Text section START

# Introducing Bazil! (Brothers NEW Baby Cockatiel)



## Renae (Feb 9, 2008)

My brother went and picked up a new *male* baby Cockatiel today, his name is Bazil and he's 9 weeks old. 

He brought Bazil here as soon as he got off of the train from picking Bazil up from Sydney - and OMG, he's the most cutest baby ever (and he's got such an adorable face!!), he's so tame and cuddly.. I was cuddling with him for ages and when it was time for my brother to take him home, I got upset. :lol: Ahh, he's just the most cutest baby Cockatiel ever!

He's a Pied but Pearl too, apparently. Or something along them lines. I instantly fell in love with him.. he steps up onto your finger/hand beautifully and sits on your shoulder and nuzzles at your face to give him scratches!! 

My brother lives 15 mins away so I can go visit Bazil at least, I was so excited and it wasn't even my bird! it brings back memories from when Theo and Charlie were babies, oh how I miss it and I really miss Bazil now too. 

ANYWAY.. I snapped some photos of Bazil while he was here, I'll only post a few though.  (I always go photo craaazy)

Without further ado.. here's Bazil:


----------



## Berdnerd (May 20, 2010)

Awww what a handsome little man! How old is he? He looks so grown up! Pieds and Lutinos always look grown up as chicks  I love the pied mutation, it's so cute. I call them calico birds.


----------



## Renae (Feb 9, 2008)

He's 9 weeks old.


----------



## Jenny10 (Feb 27, 2010)

He is a handsome little guy.


----------



## Raven4Lyfe (Mar 26, 2008)

looking at these photos i just adore him as well and hes pretty much happy in his
new enviroment he has met leo and toscar who were very curios about the new
fella it was so cute but of course hes prone to not flying (his wings are cut) which
is sad because he is a majorly tame animal i guess the owner couldnt manage to 
look after the babys but the owner must of bred and hand raised them anyway
thanks Solace for that share it is a great one and we look forward to more snaps
my bird would be suprised to know its famous on the internet xD

Cheers!


----------



## roxy culver (May 27, 2010)

Well he's a little cutie!!!


----------



## Cheryl (Dec 27, 2008)

He is so cute! I can completely understand if you wanted him all to yourself.


----------



## AlbyPepper (Apr 3, 2010)

He is just adorable! And his crest is so bushy. Very cute.


----------



## mistty002 (Dec 21, 2007)

How beautiful. I love his crest, it looks so pretty. Lovely


----------



## Malorey (Jul 23, 2008)

How cute! He's a goodlooking bird, and hold himself proud, hehe. I love his coloration.


----------



## ShakeQPC (Jun 26, 2010)

He SO looks like a Bazil! lovely


----------

Text section END

- Required tasks -
• A. In the cockatiel thread, which usernames have a 2010 date in their post header?
• B. Please transcribe the listing from the line with "What is the difference" up to and including the line with "Reading left to", leaving out the pictures.

Records for this task START

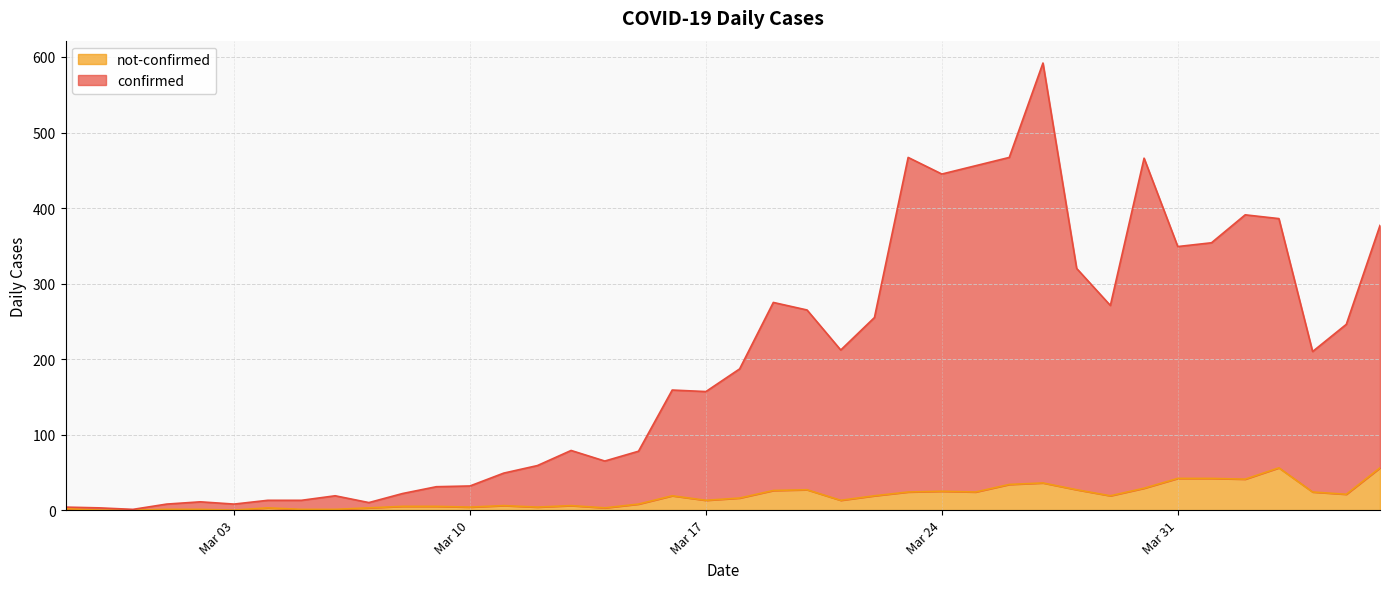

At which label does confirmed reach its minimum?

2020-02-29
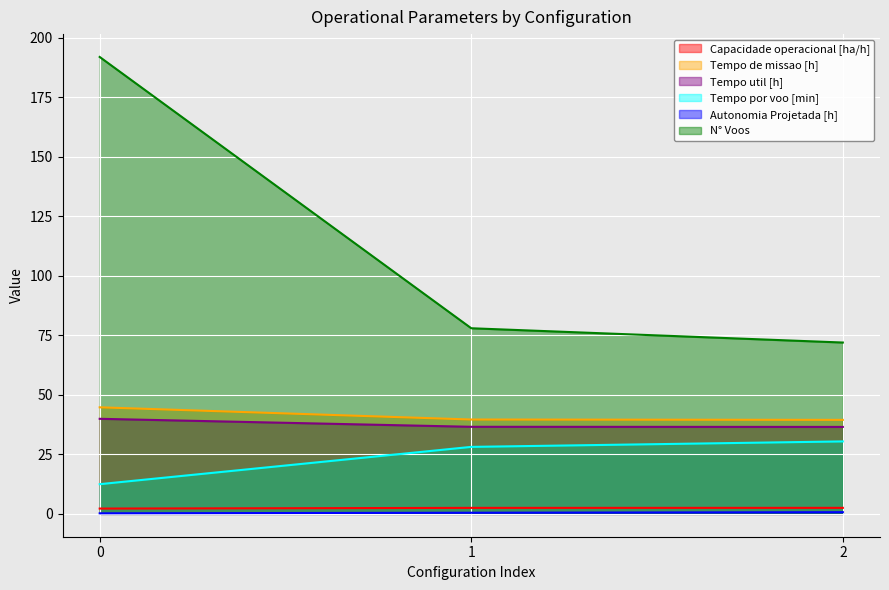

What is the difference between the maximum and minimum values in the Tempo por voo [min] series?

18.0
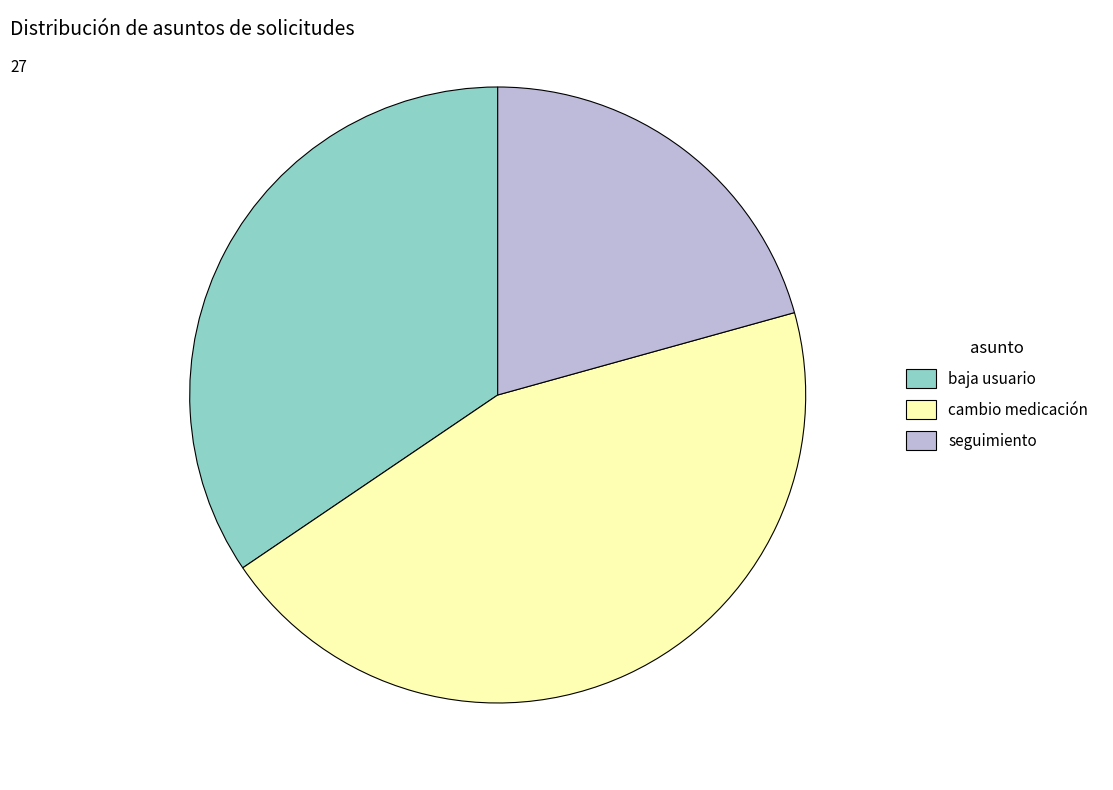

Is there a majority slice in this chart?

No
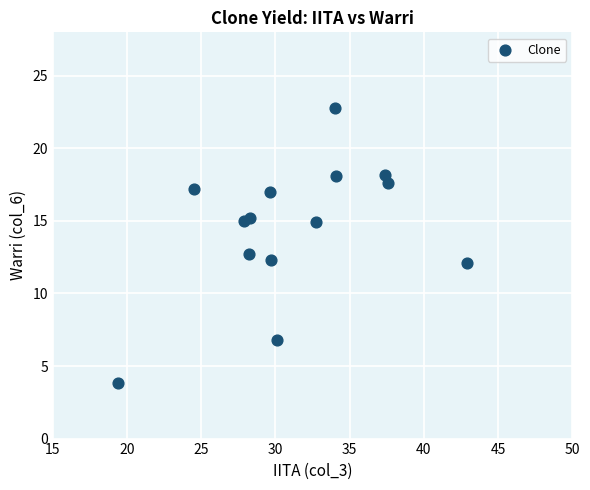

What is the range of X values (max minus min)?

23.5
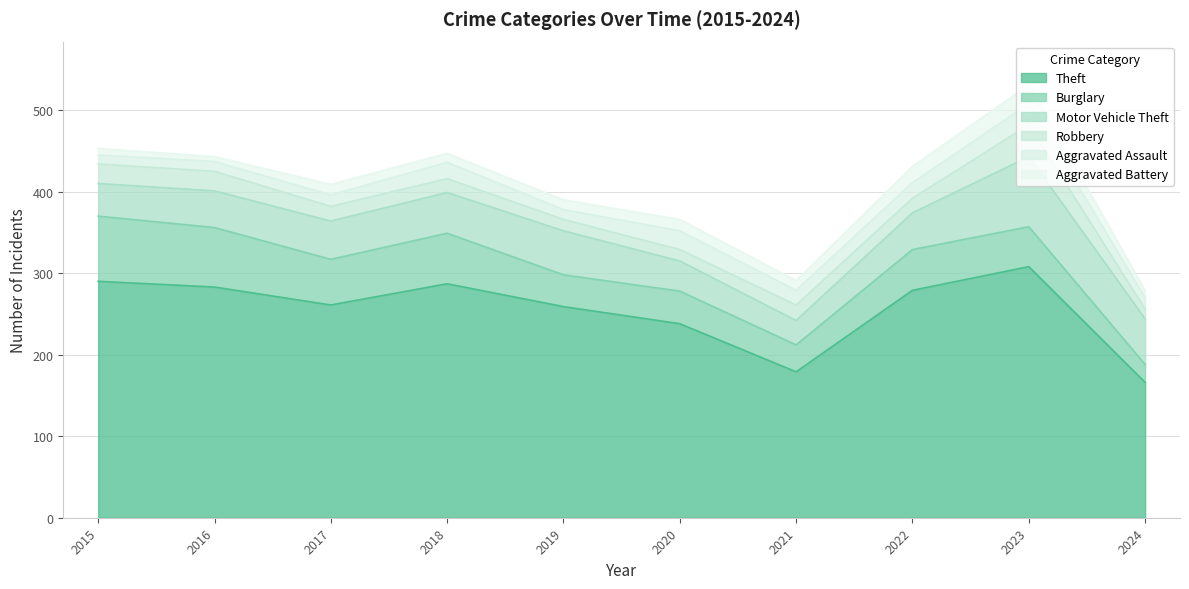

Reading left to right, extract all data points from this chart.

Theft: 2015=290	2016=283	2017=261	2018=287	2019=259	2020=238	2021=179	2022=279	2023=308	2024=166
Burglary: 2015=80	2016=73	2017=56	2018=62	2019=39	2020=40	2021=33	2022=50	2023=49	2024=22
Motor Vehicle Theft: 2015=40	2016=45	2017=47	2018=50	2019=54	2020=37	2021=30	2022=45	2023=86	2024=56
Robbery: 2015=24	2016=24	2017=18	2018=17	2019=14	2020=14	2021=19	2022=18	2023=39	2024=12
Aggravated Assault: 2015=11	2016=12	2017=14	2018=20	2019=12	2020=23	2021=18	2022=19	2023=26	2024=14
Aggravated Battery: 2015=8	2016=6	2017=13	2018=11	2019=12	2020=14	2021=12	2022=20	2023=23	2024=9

Records for this task END

- Answers to the exercises -
• A. Berdnerd, Jenny10, roxy culver, AlbyPepper, ShakeQPC

• B.
What is the difference between the maximum and minimum values in the Tempo por voo [min] series?

18.0

Is there a majority slice in this chart?

No

What is the range of X values (max minus min)?

23.5

Reading left to right, extract all data points from this chart.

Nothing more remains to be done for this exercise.